Retail and high net worth individual (HNI) investors have been net-sellers of direct equities for the last 18 months since February 2014.
So far, this month, retail and HNI investors have been net-sellers at Rs 975 crore, showed cash market data from exchanges.
The risk-return dynamic in the market has turned unfavourable for investors, making them very nervous about getting into equities through the direct route, said market-men.
“Markets have turned so volatile that the risk of equity-investing has also increased manifold. Today, it is not possible for an individual investor to keep track of all that is happening in the market to take investment decisions on his own,” said Chokkalingam G, founder and director, Equinomics Research & Advisory.
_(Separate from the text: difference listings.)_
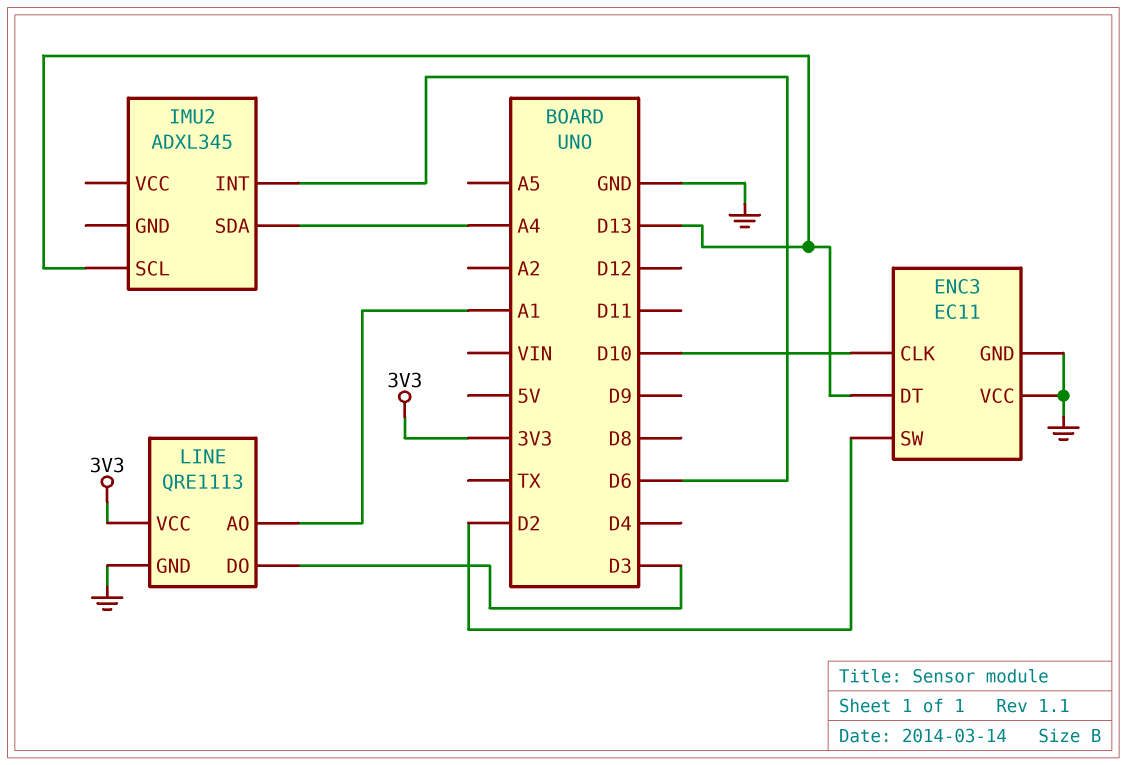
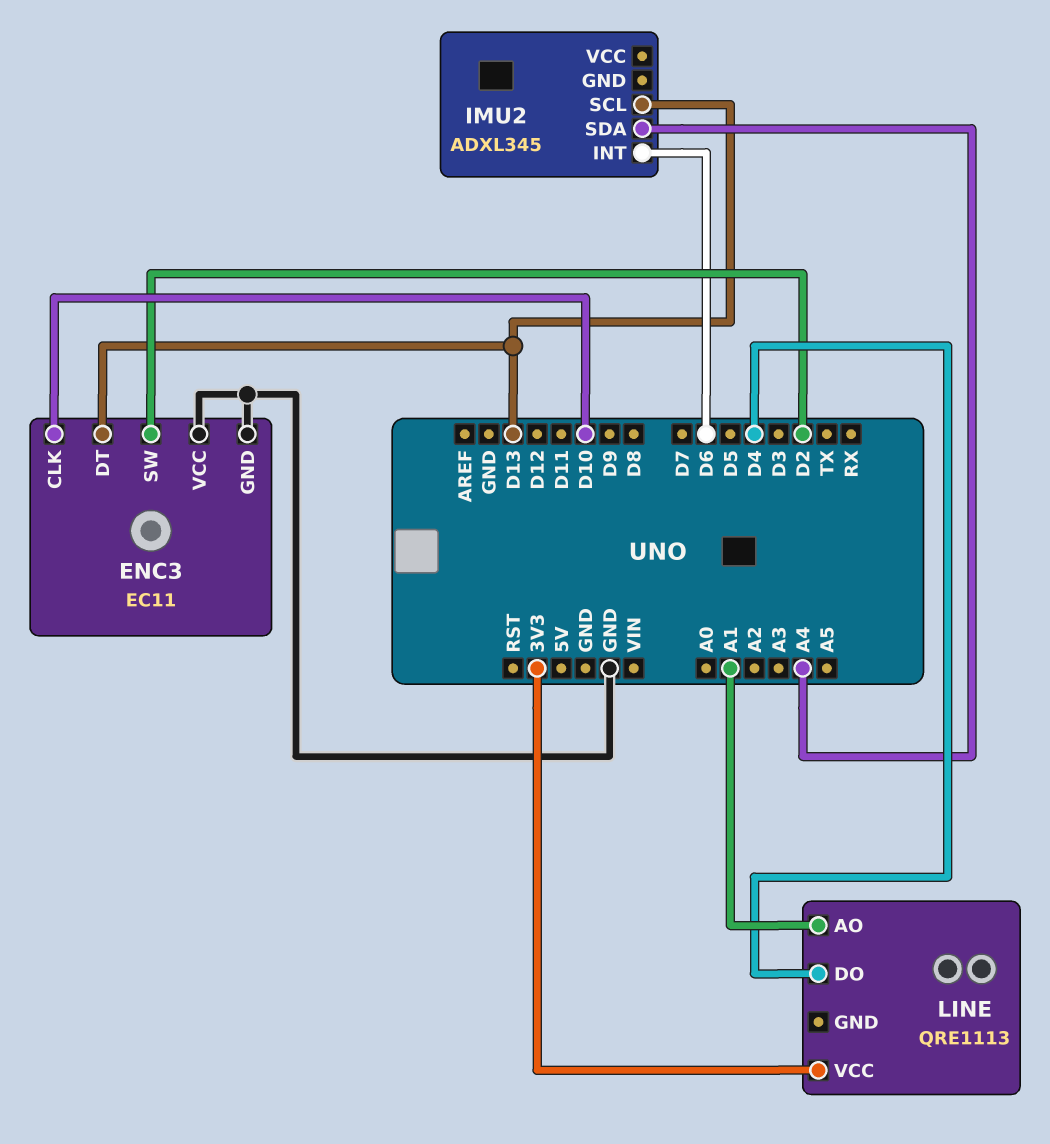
LINE pin DO: D3 -> D4
LINE pin GND: GND -> none

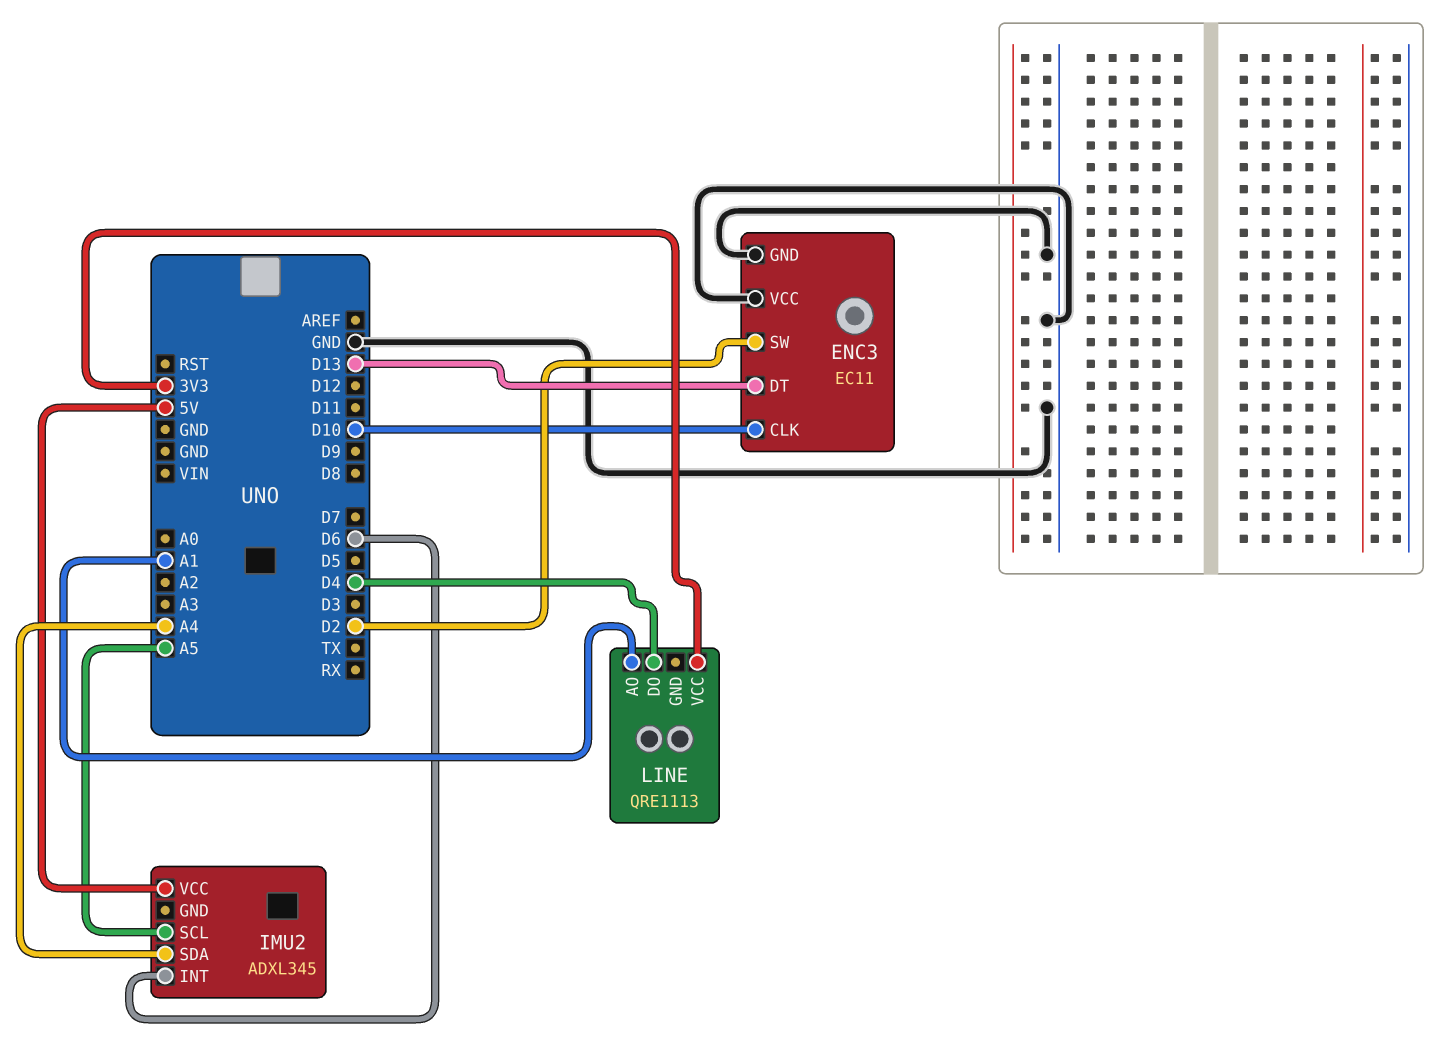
IMU2 pin SCL: D13 -> A5
IMU2 pin VCC: none -> 5V

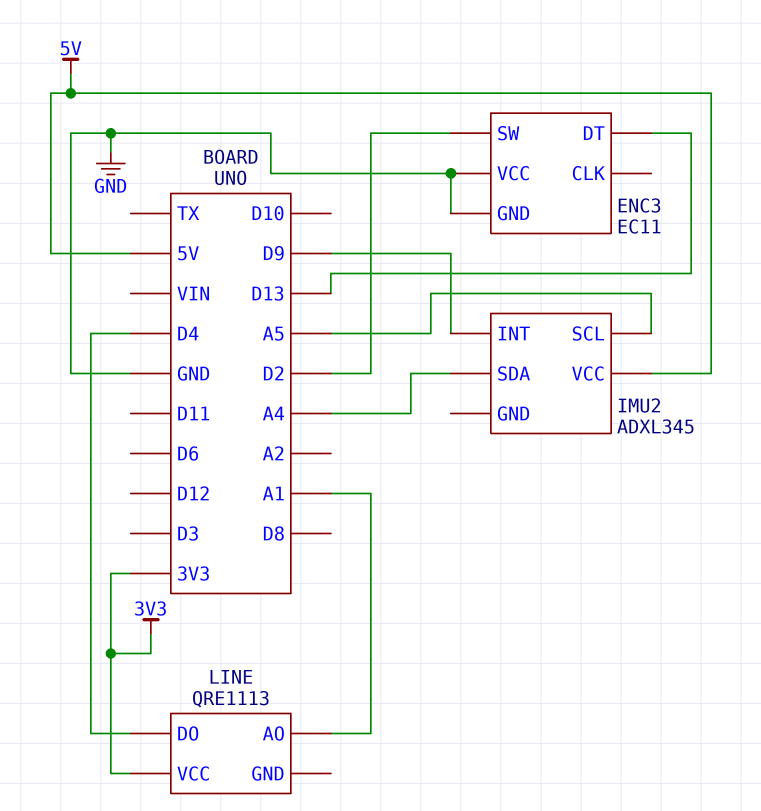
ENC3 pin CLK: D10 -> none
IMU2 pin INT: D6 -> D9

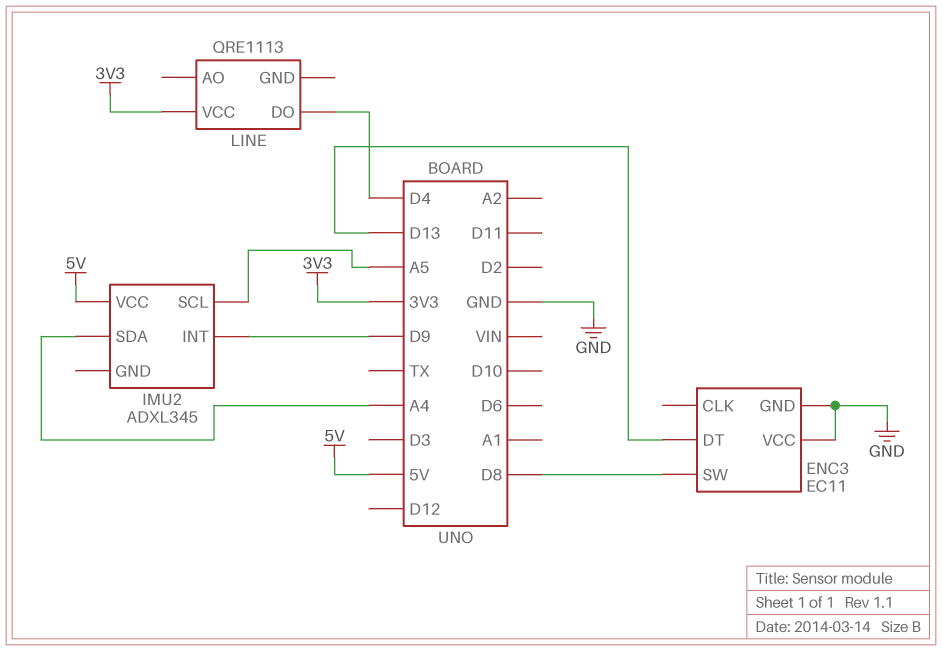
ENC3 pin SW: D2 -> D8
LINE pin AO: A1 -> none

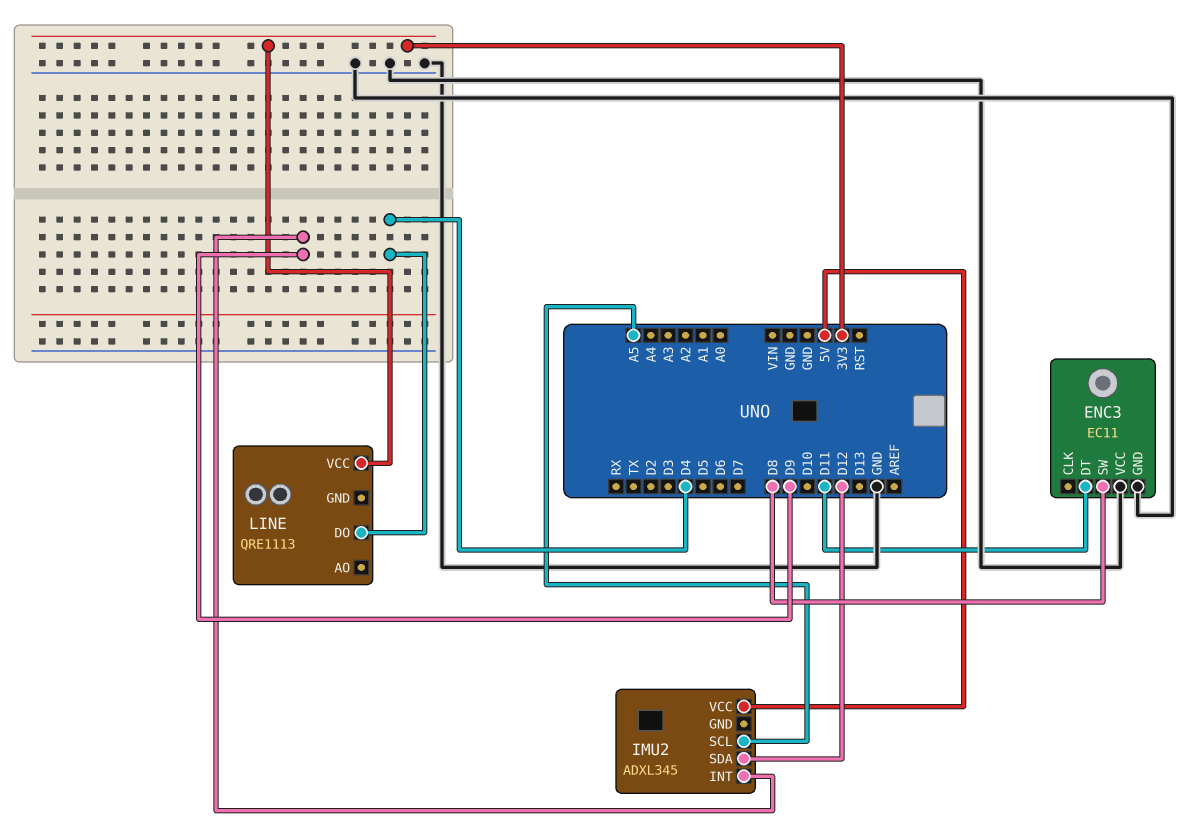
ENC3 pin DT: D13 -> D11
IMU2 pin SDA: A4 -> D12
In the last 18 months, Indian markets have returned 34 per cent but with bouts of volatility brought on by the general elections held in May 2014, the end of the monetary easing policy by the US Federal Reserve, concerns about an increase in US interest rates, fall in crude oil prices, slowing growth in China, domestic growth concerns and recently, the Greek crisis, which threatened to disrupt the Euro and spiraling the world economy into another depression. Some of these issues continue to rattle markets, further aggravating the nervousness and uncertainty in market sentiment. Chokkalingam believes that as market volatility continues, more and more investors would turn to professional managers like mutual funds, insurance companies, and portfolio managers, to better manage their equity portfolios. The numbers are already proving this as the equity inflows into domestic mutual fund schemes has continued unabated for 15 months till this June.
“Over the last one-and-a-half years, inflows from domestic investors have been quite strong given the market movement. We expect the momentum of inflows to continue going forward,” said Karan Datta, chief business officer, Axis Mutual Fund.
Industry experts said the rise of advisers and fund management professionals have also seen many people shying away from direct equities.
“There is a realisation among people now that professionals are best-suited to managing equity investments, especially in markets like this,” said Chokkalingam.
However, other experts point to the rising activity ratio in the market. Activity ratio, which refers to the ratio of active investors to the total investor-base, has been constant for over one year at around 10-12 per cent, up from its lows of three-four per cent about five years ago.
The heightened activity ratio suggests that investors are booking profits now, rather than exiting entirely, they said.
“The activity-level in the industry has clearly gone up, which indicates higher participation by retail investors. The volatility in the market has resulted in a lot of churning in the market, as investors book profits. But to say that investors are moving out of direct equities would be unfair,” said Vinay Agrawal, executive director of equity broking at Angel Broking.
The increase in derivative ticket size is expected to further weigh on retail participation. The Securities and Exchange Board of India has recently moved to increase the minimum investment in derivatives from Rs 2 lakh to Rs 5 lakh.